Normally I'd close the issue here as not WebKit's fault, but:

> > Alexey, could you check if it works in Safari?
> 
> Our stack doesn't do any content sniffing, the extension is all that matters
> for local files. Given how many malformed XML documents exist out there,
> only working because they are parsed as HTML, I suggest dropping content
> sniffing in other ports as well.

OK, soup ports should stop content sniffing then.

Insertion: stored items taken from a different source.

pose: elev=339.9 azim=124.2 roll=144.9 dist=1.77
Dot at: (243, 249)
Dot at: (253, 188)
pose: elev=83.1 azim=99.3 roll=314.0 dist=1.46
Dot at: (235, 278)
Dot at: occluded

It looks like I may have enabled use of SoupContentSniffer accidentally in r238805. Per the SoupSession documentation: "Additionally, sessions using the plain SoupSession class (rather than one of its deprecated subtypes) have a SoupContentDecoder by default." I'm not sure what actual impact that has, though, because WebKit doesn't intentionally use that functionality anywhere. And we've definitely done some form of content type sniffing long before this, because I remember a much older bug where shared-mime-info misidentified XHTML vs. HTML, causing breakage. I'm not sure where WebKit actually uses shared-mime-info, though. It's probably done via GIO somewhere.

The SoupContentSniffer documentation also says: "SoupContentSniffer provides support for HTML5-style response body content sniffing." I'm not sure what it means by that ("HTML5-style"), but it's clear somebody thought about it and decided this was desirable to do.
Comment 7 Michael Catanzaro 2019-09-06 11:15:28 PDT
(In reply to Michael Catanzaro from comment #6)
> It looks like I may have enabled use of SoupContentSniffer accidentally in
> r238805.

Well I failed to read, it's explicitly added right there in that diff. OK then.

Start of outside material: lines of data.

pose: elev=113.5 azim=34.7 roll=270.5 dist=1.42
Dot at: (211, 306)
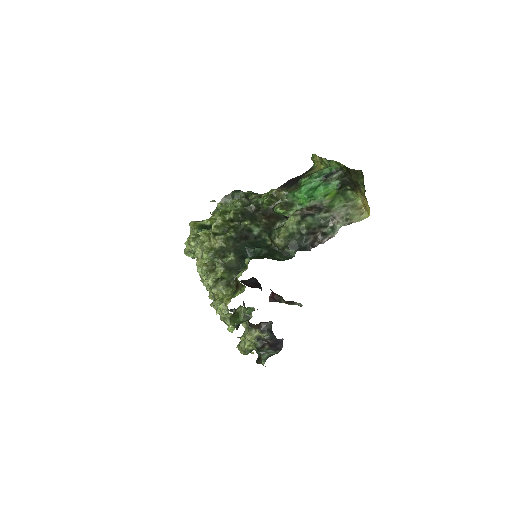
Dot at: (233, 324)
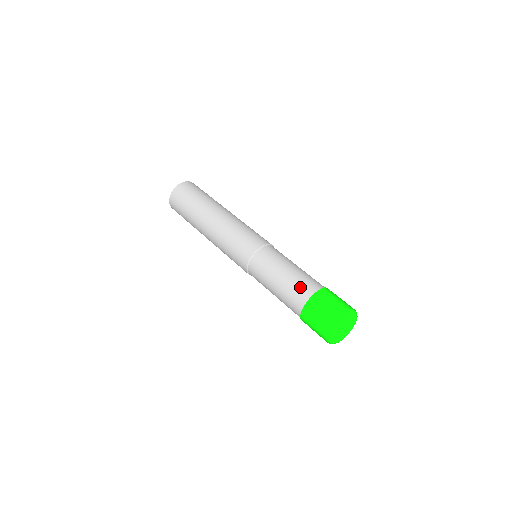
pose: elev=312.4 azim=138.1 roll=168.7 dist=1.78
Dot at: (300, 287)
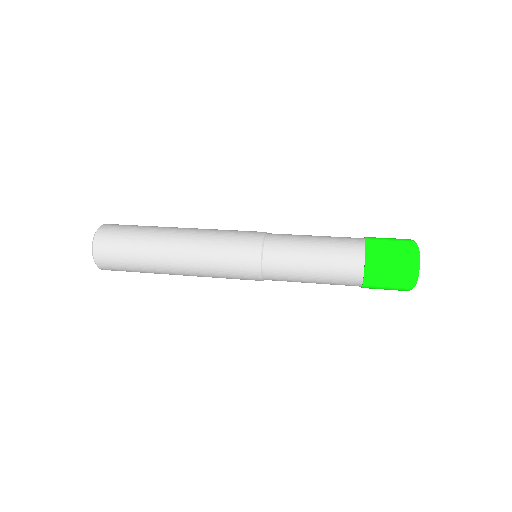
Dot at: (345, 249)
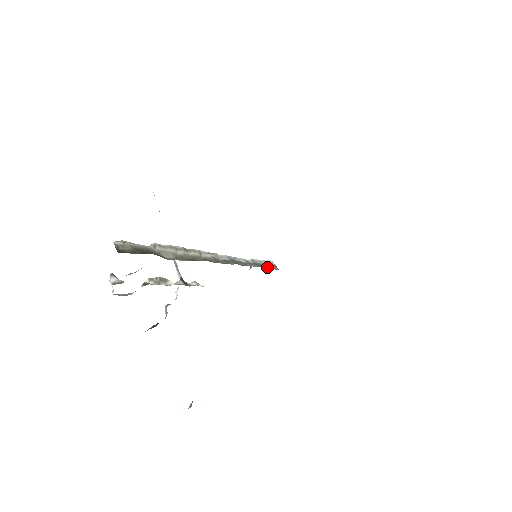
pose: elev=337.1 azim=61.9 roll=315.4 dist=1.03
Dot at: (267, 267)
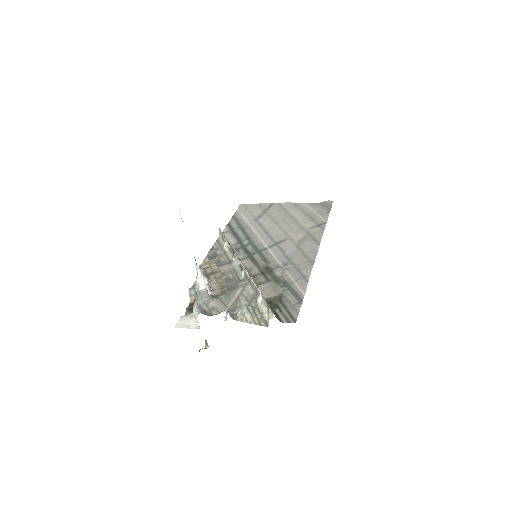
Dot at: occluded
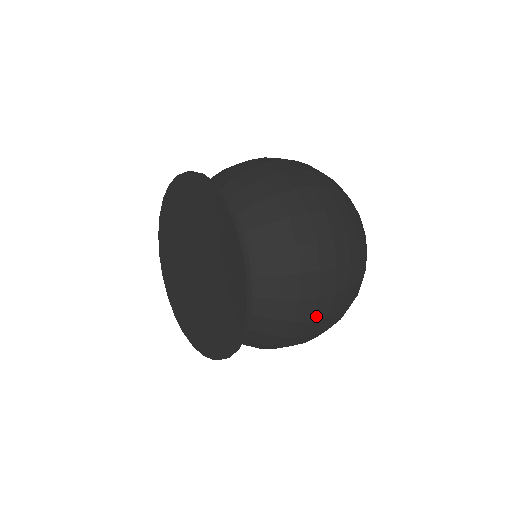
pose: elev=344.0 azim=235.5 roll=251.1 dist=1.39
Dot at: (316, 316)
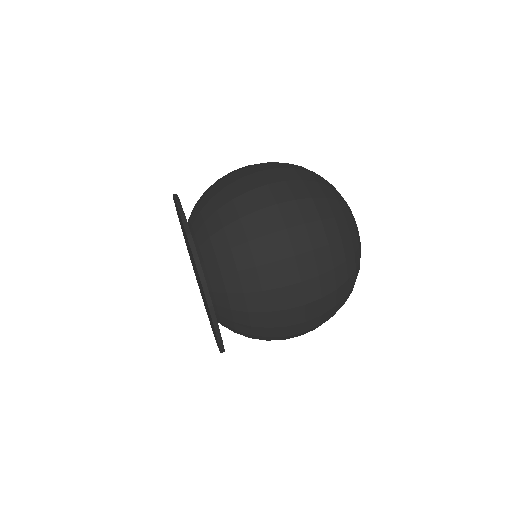
Dot at: occluded
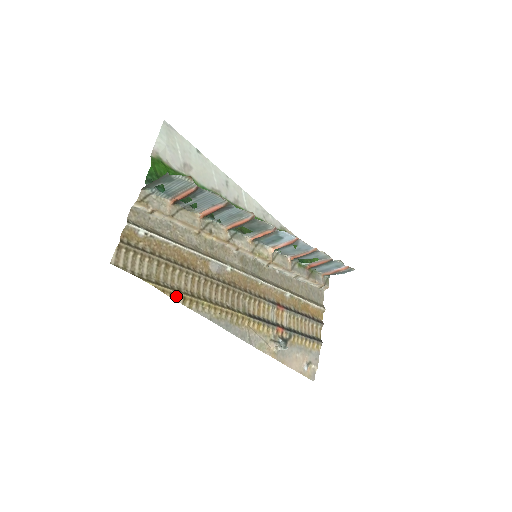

It's probably a (trivial) mistake that I didn't remove that line, because I was trying to keep only those lines that were non-default. Since SoupContentSniffer is added by default and that is an API guarantee, WebKit adding it manually is now redundant.
Comment 8 Bastien Nocera 2019-09-11 04:24:21 PDT
(In reply to Alexandre Franke from comment #0)
> When I open the following HTML document in Web:
> ```html
> <!DOCTYPE html>
> <html lang="en">
>   <head>
>     <meta charset="utf-8">
>     <title>Test animation</title>
>     <link rel="stylesheet" href="svg.css" />
>   </head>
>   <body>
> 
>     <svg xmlns="http://www.w3.org/2000/svg" version="1.1"
>                                             viewBox="0 0 300 300"
> width="500" height="500" id="starter_svg">
>       <text id="username" x="150" y="150" dx="-15"
> alignment-baseline="middle" text-anchor="end">alice</text>
>       <text id="at-separator" class="animated" x="150" y="150"
> alignment-baseline="middle" text-anchor="middle">@</text>
>       <text id="domain" x="150" y="150" dx="15" alignment-baseline="middle"
> text-anchor="start">example.com</text>
>     </svg>
>   </body>
> </html>
> ```
> 
> I get the following error:
> ```
> This page contains the following errors:
> 
> error on line 7 at column 10: Opening and ending tag mismatch: meta line 0
> and head
> Below is a rendering of the page up to the first error.
> ```
> 
> and the text “Test animation” is displayed below it.
> 
> If I remove the inline SVG, everything works fine.
> 
> Originally reported at https://gitlab.gnome.org/GNOME/epiphany/issues/886

This will now get matched as a text/html file after:
https://gitlab.freedesktop.org/xdg/shared-mime-info/merge_requests/41
gets merged.
Comment 9 Michael Catanzaro 2019-09-11 08:00:21 PDT
That should resolve this. Thanks Bastien!